• [Brief] Nothing but the lines from the one containing "-77,7 +77,7 @@" through the last line of the records below should be written out, each exactly as it stands.
[[ Records supplied open ]]
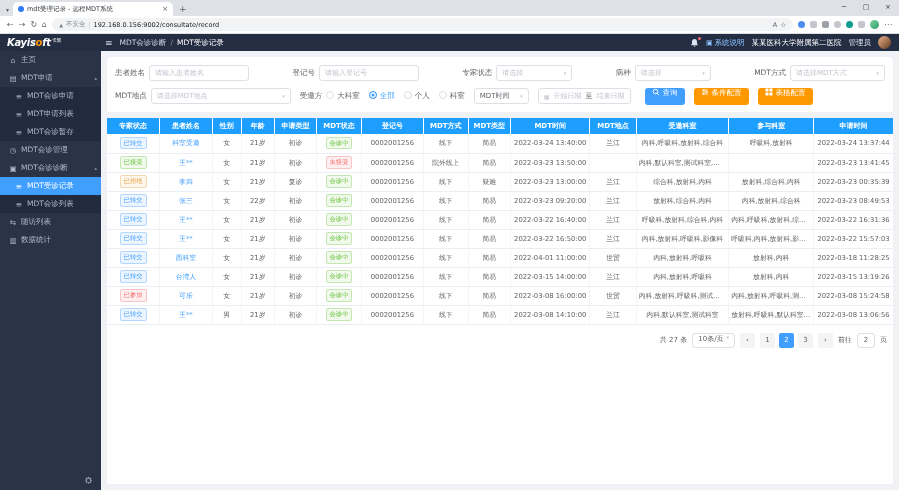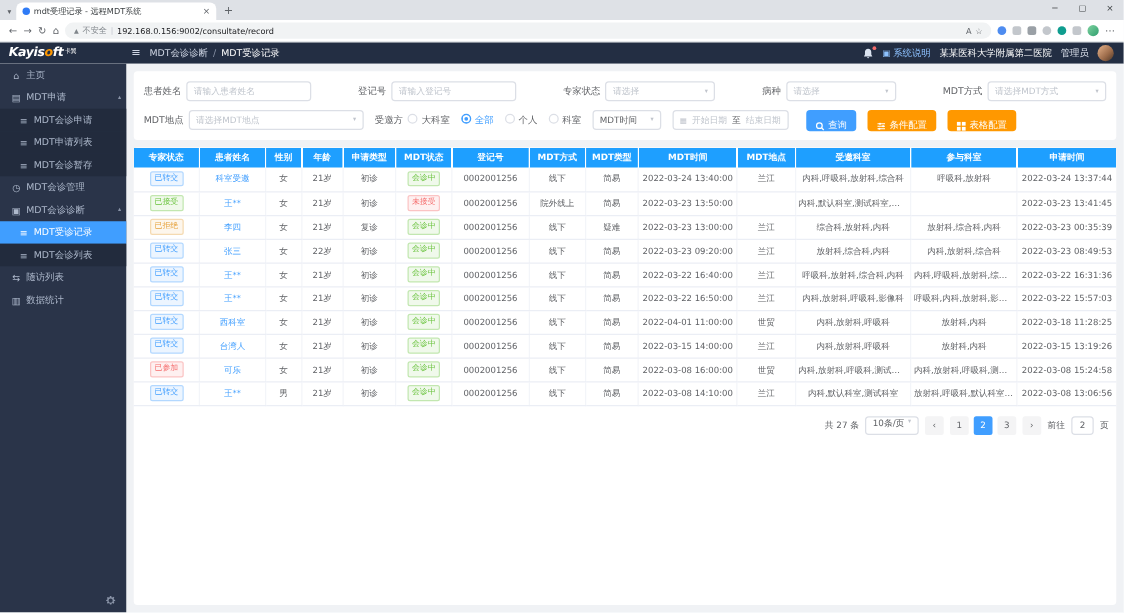--- a/index.html
+++ b/index.html
@@ -77,7 +77,7 @@
 .sel{height:16px;border:1px solid #dcdfe6;border-radius:3px;display:flex;align-items:center;justify-content:space-between;padding:0 5px;font-size:7px;color:#bfc4cc;background:#fff;cursor:pointer;}
 .sel .caret{color:#c0c4cc;font-size:5px;margin-left:4px;}
 .sel.value{color:#606266;}
-.w100{width:100px;}.w90{width:88px;}.w95{width:95px;}.w120{width:140px;}.w55{width:55px;}
+.w100{width:100px;}.w90{width:76px;}.w95{width:95px;}.w120{width:140px;}.w55{width:55px;}
 .radio{display:inline-flex;align-items:flex-start;gap:3px;font-size:7.5px;color:#606266;cursor:pointer;}
 .radio .dot{width:8px;height:8px;border:1px solid #dcdfe6;border-radius:50%;background:#fff;flex-shrink:0;}
 .radio.checked{color:var(--accent,#409eff);}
[[ Records supplied closed ]]
• [Solution below]
@@ -77,7 +77,7 @@
 .sel{height:16px;border:1px solid #dcdfe6;border-radius:3px;display:flex;align-items:center;justify-content:space-between;padding:0 5px;font-size:7px;color:#bfc4cc;background:#fff;cursor:pointer;}
 .sel .caret{color:#c0c4cc;font-size:5px;margin-left:4px;}
 .sel.value{color:#606266;}
-.w100{width:100px;}.w90{width:88px;}.w95{width:95px;}.w120{width:140px;}.w55{width:55px;}
+.w100{width:100px;}.w90{width:76px;}.w95{width:95px;}.w120{width:140px;}.w55{width:55px;}
 .radio{display:inline-flex;align-items:flex-start;gap:3px;font-size:7.5px;color:#606266;cursor:pointer;}
 .radio .dot{width:8px;height:8px;border:1px solid #dcdfe6;border-radius:50%;background:#fff;flex-shrink:0;}
 .radio.checked{color:var(--accent,#409eff);}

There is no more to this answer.